A. One of the surprises in researching this book was the diversity of local and national resources each group harnessed. There was no single, common recipe for success. None of these efforts started with a large commitment of funding by a single organization; rather, they made creative use of small amounts of staff time, funding, and technical expertise from a variety of sources. They did a lot with a little, but they all started with something. This suggests that modest sustained investments in communities' ability to convene, plan, and collaborate can go a long way. On the flip side, communities with the fewest resources—those that may face the most severe environmental injustices—may lack the capacity to initiate such collaborations.
So while the book focuses on the potential to better support local initiatives, it also highlights the importance of integrating their innovations through state and national organizations so all communities can benefit. This requires new ways of promoting learning from local initiatives. For example, the Health Impact Project's HIA map allows communities to learn directly from each other, and provides an encyclopedia of approaches that agencies and funders can promote in other places. Without such resources, it is difficult for communities to learn from one another's stories.
At the same time, the cases clearly showed that working together at the local level built networks among stakeholders that were essential to sustaining system changes over time. These networks fostered new collaborations outside of the initial initiatives' goals, highlighting the importance of supporting local groups' continued engagement in adapting, implementing and evaluating solutions.
A. Measuring—or even defining—success in initiatives like these is tricky. For example, evaluation often focuses on whether measurable objectives have been achieved. However, in these initiatives, collaboratively exploring community concerns led to new problem definitions, goals, and strategies over time. In other words, the objectives changed. Similarly, the long-term viability of an organization is also commonly used as an indicator of success. But these initiatives aimed to "put themselves out of business" by changing existing organizations, policies, and practices so they were no longer needed.

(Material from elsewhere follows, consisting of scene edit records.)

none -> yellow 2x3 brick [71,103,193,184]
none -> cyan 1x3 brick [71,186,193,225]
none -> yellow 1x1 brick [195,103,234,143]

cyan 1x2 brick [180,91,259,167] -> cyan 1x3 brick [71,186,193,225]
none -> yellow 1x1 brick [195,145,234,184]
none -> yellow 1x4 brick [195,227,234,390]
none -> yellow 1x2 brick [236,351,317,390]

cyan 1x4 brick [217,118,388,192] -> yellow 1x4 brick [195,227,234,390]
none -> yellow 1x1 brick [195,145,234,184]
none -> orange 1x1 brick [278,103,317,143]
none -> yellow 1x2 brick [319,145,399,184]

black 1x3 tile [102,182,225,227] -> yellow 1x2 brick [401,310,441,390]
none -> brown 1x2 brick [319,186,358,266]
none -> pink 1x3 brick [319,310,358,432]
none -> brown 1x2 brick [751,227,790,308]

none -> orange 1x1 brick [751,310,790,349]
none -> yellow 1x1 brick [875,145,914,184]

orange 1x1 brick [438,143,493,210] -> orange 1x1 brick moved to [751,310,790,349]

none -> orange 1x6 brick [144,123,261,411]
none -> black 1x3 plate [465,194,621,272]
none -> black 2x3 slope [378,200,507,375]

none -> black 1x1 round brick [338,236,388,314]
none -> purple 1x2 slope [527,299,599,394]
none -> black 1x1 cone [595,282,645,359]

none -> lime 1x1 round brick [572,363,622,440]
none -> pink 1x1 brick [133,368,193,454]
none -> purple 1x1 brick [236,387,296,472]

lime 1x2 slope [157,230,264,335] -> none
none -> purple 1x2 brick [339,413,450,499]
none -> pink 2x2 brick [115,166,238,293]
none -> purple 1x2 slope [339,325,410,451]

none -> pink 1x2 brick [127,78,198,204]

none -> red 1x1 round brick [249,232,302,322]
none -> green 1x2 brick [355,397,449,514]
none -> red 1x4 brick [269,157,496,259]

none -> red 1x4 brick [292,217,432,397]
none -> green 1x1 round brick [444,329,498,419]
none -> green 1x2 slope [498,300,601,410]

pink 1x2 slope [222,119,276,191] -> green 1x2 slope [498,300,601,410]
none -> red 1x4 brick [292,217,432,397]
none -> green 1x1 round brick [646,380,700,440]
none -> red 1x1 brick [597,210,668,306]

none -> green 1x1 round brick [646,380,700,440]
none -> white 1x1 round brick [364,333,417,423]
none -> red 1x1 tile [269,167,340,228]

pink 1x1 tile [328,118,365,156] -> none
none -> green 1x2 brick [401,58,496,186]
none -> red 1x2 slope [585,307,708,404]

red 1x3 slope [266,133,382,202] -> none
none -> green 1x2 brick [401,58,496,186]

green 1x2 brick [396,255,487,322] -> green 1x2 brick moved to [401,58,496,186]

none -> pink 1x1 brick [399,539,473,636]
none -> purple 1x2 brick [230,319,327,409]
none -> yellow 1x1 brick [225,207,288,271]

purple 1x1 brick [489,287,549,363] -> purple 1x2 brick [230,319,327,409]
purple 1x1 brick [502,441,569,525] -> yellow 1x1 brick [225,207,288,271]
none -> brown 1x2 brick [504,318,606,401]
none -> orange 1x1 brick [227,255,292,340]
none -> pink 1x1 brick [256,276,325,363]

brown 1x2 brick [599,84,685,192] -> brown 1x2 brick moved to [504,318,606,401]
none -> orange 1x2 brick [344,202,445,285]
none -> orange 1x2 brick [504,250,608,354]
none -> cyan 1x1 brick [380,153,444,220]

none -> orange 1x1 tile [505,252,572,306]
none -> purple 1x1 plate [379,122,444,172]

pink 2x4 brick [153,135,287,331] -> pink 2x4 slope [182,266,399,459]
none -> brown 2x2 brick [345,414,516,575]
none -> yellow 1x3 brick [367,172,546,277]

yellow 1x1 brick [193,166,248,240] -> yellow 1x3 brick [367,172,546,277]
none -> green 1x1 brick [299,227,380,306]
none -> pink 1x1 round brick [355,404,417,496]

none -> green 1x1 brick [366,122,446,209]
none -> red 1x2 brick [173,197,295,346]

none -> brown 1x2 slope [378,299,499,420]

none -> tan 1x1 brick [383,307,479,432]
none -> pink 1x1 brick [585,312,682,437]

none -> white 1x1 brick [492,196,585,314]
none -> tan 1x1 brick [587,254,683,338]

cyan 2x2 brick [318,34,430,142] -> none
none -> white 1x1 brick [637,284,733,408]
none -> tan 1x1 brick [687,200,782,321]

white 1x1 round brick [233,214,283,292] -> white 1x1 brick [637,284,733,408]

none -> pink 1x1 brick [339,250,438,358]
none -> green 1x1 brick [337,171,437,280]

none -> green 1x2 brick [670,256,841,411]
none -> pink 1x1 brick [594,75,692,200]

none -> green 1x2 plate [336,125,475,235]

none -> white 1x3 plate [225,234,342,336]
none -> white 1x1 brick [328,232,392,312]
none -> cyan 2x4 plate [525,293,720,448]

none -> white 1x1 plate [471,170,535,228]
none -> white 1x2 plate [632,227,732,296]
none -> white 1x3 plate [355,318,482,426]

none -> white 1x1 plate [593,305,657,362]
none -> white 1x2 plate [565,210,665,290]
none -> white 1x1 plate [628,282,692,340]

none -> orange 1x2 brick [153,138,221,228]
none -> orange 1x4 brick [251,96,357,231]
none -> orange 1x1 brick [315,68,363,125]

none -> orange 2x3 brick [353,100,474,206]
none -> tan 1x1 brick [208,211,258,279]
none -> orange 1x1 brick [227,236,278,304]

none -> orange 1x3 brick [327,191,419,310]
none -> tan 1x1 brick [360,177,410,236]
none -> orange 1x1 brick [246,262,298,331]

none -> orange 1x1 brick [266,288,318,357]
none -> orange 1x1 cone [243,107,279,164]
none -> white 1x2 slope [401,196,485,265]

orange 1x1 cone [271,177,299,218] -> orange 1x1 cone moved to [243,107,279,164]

Efforts like these take place in complex and evolving policy systems where change cannot be attributed to a singular actor. One challenge in environmental health initiatives is that health outcomes may be affected by many factors over a long period of time. Measuring changes in the physical environment may be more proximal, but documenting changes in policies, processes, and social networks is also critical. For these reasons, in-depth case studies are essential to understanding the full impact of such initiatives. One of the main goals of this book is to provide a useful framework for designing, supporting, and evaluating other efforts by sharing the "nitty gritty" of how long-term local collaborations struggle, change, interact, and progress over time.